Gereja Mormon terkena serangan cyber besar

Gereja Mormon terkena serangan cyber besar

Gereja Yesus Kristus dari Orang-Orang Suci Zaman Akhir, sering disebut sebagai Gereja OSZA atau Gereja Mormon, mengalami pelanggaran data yang melibatkan informasi pribadi sensitif anggota, karyawan, kontraktor, dan teman-teman Gereja. Data pembayaran dan detail bank lainnya tidak terpengaruh.

Dalam sebuah iklan (terbuka di tab baru) Gereja mengatakan pelanggaran data terjadi pada akhir Maret 2022, tetapi karena penyelidikan penegakan hukum sedang berlangsung, mereka diminta untuk merahasiakan insiden itu.

Gereja tidak menyebutkan aktor ancaman di balik serangan itu, atau apakah ada malware (terbuka di tab baru) digunakan, tetapi dia mengatakan otoritas penegak hukum federal AS menduga intrusi itu adalah “bagian dari pola serangan siber yang disponsori negara yang menargetkan organisasi dan pemerintah di seluruh dunia” yang tidak dimaksudkan untuk membahayakan individu.

Data perbankan yang aman

Ketika para peretas memperoleh akses ke basis data Gereja, mereka mencuri data “dasar”, termasuk nama pengguna, nomor pendaftaran keanggotaan, nama lengkap, jenis kelamin, alamat email, tanggal lahir, alamat surat, nomor telepon, dan bahasa pilihan.

Meskipun riwayat donasi atau informasi perbankan tidak terpengaruh, ini masih merupakan data yang cukup sensitif untuk pencurian identitas, phishing, dan jenis penipuan lainnya.

Sejauh ini, Gereja belum melihat bukti penggunaan data di alam liar, tetapi telah mendesak semua orang untuk sangat waspada saat menerima email, pesan teks, atau panggilan telepon, dan waspada terhadap potensi upaya penipuan.

Ia juga menambahkan bahwa orang yang terkena dampak insiden tersebut telah dihubungi dan mereka yang memiliki pertanyaan lebih lanjut dapat menghubungi mereka melalui nomor telepon yang diberikan. di sini (terbuka di tab baru).
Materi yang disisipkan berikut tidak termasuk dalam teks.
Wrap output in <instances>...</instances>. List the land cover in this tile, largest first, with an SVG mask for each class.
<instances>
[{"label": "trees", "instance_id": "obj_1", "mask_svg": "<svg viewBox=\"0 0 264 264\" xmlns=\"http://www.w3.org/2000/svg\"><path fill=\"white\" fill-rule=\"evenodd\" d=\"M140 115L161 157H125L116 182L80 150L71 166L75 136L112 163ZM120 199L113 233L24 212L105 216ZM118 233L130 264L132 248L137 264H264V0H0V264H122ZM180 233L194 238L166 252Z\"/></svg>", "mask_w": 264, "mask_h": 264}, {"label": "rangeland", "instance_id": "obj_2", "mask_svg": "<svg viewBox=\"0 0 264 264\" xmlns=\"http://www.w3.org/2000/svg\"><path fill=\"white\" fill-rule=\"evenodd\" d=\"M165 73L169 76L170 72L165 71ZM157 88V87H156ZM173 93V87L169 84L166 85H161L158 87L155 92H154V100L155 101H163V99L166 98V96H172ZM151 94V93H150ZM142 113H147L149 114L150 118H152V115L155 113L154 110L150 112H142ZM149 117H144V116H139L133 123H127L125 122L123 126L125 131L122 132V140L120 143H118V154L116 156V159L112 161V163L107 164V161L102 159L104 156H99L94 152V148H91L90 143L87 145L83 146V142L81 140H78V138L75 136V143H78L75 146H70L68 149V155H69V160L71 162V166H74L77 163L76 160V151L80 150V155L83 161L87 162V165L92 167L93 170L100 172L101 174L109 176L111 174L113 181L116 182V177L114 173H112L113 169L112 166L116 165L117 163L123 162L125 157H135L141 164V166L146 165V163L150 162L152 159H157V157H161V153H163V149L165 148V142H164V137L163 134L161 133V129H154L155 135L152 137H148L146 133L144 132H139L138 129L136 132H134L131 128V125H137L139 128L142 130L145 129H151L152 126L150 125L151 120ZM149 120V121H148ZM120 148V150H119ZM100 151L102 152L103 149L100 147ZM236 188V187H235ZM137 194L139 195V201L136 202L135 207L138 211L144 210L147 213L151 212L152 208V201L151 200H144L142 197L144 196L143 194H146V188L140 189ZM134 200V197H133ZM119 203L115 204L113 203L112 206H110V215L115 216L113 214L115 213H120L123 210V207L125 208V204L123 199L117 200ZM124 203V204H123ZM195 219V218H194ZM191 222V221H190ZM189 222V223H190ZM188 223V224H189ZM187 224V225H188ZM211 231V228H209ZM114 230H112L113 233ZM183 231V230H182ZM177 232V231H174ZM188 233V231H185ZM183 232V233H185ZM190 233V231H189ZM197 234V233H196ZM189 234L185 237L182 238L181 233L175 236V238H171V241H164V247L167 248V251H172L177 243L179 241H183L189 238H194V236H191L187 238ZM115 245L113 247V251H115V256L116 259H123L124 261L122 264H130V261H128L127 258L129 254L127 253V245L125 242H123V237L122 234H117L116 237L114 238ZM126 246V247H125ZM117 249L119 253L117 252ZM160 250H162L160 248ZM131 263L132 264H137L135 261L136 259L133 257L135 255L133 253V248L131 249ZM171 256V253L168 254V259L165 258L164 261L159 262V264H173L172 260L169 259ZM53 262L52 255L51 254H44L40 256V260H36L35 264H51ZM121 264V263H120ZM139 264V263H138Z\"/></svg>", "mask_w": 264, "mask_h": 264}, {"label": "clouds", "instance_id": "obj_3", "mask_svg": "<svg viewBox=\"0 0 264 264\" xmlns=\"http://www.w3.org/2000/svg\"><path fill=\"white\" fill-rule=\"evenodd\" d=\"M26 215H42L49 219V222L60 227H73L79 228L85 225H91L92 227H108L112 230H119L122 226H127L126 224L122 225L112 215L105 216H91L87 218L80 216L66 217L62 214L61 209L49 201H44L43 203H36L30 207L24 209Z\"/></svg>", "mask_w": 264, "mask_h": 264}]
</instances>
Baca Juga :   Ulasan Black Panther: Wakanda Forever: menginjak air

Untuk memastikan keamanan para anggota, karyawan, kontraktor, dan teman-temannya, Gereja telah mempekerjakan ahli forensik dari luar, memberi tahu penegak hukum federal AS, dan “profesional keamanan siber lainnya” yang telah menyelidiki insiden tersebut dan “memperkuat” keamanan sistem Gereja. Itu tidak merinci apa arti peningkatan ini, atau memberi mereka yang terkena dampak layanan perlindungan identitas.